◆ TASKS ◆
1. From the passage on evaluating pay-by-link providers, output the text from "In this section, I" up to and including "works at scale.", copied word for word.
2. The passage on evaluating pay-by-link providers names the things real US businesses care about. List every one.

◆ DOCUMENT PASSAGE ◆
..........
A pay-by-link system only works if customers trust it instantly. The hosted payment page must load fast, look professional, and support common payment methods.

We evaluated:

  • Mobile responsiveness
  • Payment method coverage (cards, ACH, wallets)
  • Page load performance
  • Customer trust signals

As per Baymard Institute, even small friction points in payment flows can cause abandonment rates above 20%. Providers that minimize friction scored higher.


6. Scalability and API Flexibility

Finally, we assessed whether these providers grow with the business.

This includes:

  • API access for CRM or ERP integration
  • Webhooks for real-time status updates
  • Multi-user access for sales teams
  • International payment support where applicable

Pay-by-link should not break once transaction volume increases.


Why These Criteria Matter

This list is not built for hobby merchants.
It is built for real US businesses that care about:

  • Cash flow
  • Compliance
  • Conversion rates
  • Operational simplicity

In this section, I am listing five US-based payment companies that let merchants create a payment link and share it with customers to collect money through a hosted payment page. I am not ranking these only on brand name. I am ranking them on how practical their pay-by-link flow is for real businesses: speed, reporting, payout reliability, compliance strength, and how well the feature works at scale.
..........
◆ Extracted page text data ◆
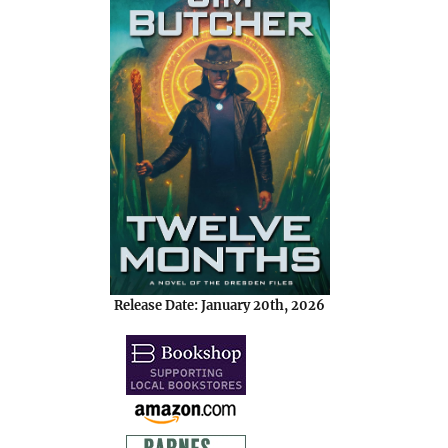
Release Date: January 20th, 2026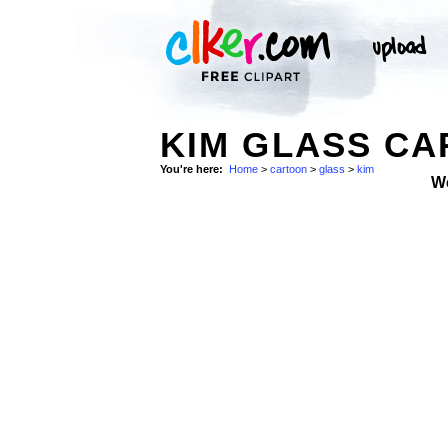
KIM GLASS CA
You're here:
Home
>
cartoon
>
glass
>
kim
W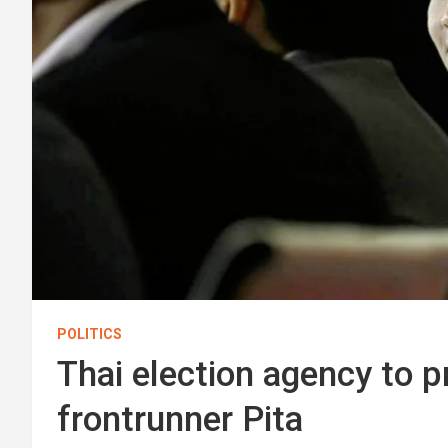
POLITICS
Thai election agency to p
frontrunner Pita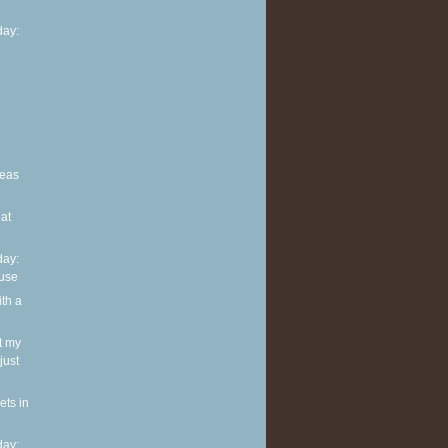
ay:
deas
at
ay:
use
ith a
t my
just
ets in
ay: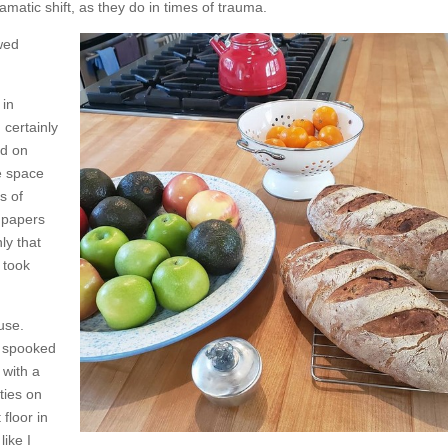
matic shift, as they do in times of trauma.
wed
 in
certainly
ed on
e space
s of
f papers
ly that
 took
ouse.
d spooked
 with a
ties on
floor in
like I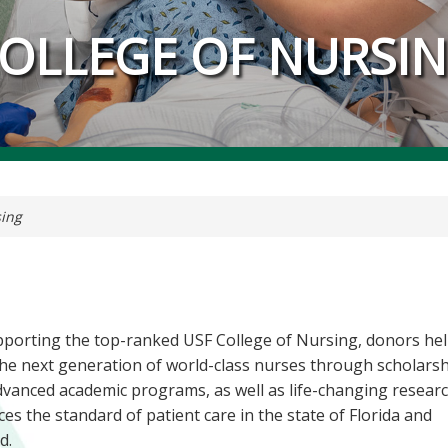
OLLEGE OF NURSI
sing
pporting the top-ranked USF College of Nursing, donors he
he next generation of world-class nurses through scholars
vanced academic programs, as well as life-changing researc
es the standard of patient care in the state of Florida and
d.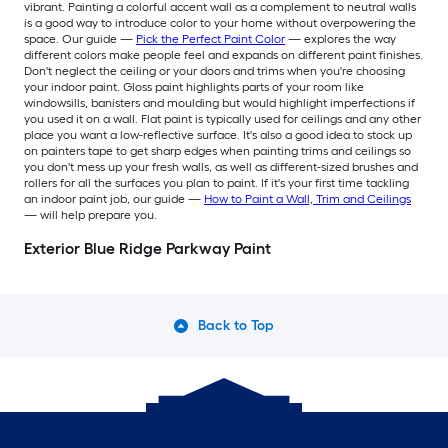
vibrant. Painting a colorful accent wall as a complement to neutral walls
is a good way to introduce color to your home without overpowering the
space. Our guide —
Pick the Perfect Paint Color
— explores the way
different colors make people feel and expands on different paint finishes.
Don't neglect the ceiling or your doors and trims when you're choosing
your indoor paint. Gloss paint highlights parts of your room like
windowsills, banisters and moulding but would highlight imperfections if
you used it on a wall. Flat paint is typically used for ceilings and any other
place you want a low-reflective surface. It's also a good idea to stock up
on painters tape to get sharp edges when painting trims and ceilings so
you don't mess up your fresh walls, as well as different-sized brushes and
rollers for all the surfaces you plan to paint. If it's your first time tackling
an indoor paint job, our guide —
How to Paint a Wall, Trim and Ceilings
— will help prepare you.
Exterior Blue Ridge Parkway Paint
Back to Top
..........
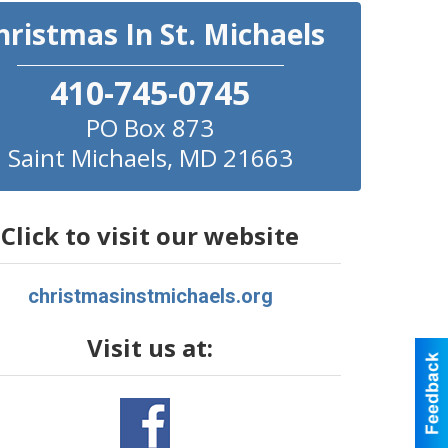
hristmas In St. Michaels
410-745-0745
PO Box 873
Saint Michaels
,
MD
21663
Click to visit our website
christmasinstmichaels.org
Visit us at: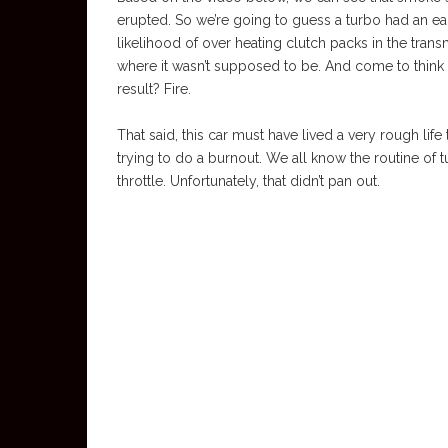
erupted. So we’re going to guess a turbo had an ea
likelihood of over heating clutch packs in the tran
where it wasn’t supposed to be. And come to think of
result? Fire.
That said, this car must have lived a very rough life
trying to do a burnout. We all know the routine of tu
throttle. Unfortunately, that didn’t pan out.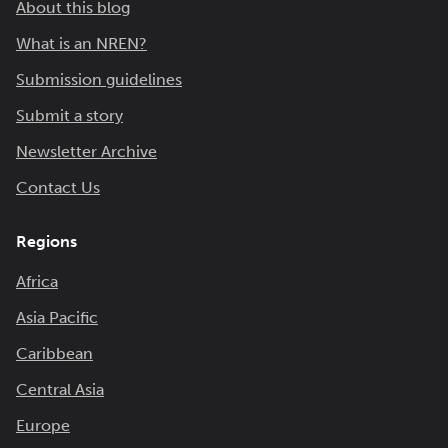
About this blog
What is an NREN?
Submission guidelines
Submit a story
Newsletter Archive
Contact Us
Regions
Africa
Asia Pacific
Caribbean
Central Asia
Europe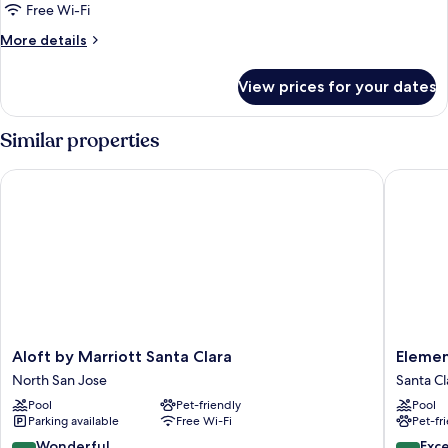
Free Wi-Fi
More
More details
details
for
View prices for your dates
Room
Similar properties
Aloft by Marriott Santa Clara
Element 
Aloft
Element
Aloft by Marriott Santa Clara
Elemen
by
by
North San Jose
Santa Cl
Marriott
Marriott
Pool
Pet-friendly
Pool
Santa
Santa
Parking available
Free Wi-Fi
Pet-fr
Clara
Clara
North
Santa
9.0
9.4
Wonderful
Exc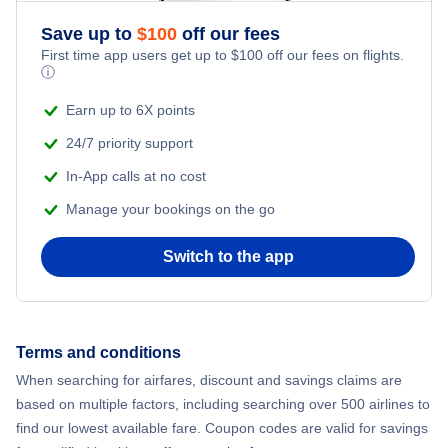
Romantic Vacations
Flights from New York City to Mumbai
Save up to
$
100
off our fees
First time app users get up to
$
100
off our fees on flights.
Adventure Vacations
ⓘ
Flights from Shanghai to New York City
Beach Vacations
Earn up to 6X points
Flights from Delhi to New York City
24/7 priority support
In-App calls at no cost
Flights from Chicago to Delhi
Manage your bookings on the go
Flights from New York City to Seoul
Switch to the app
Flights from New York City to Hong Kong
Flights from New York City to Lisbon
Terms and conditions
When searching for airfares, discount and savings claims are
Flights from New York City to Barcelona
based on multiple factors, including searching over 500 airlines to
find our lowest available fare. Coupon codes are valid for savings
..........
◆ SOLUTIONS ◆
1.
In this section, I am listing five US-based payment companies that let merchants create a payment link and share it with customers to collect money through a hosted payment page. I am not ranking these only on brand name. I am ranking them on how practical their pay-by-link flow is for real businesses: speed, reporting, payout reliability, compliance strength, and how well the feature works at scale.

2.
- Cash flow
- Compliance
- Conversion rates
- Operational simplicity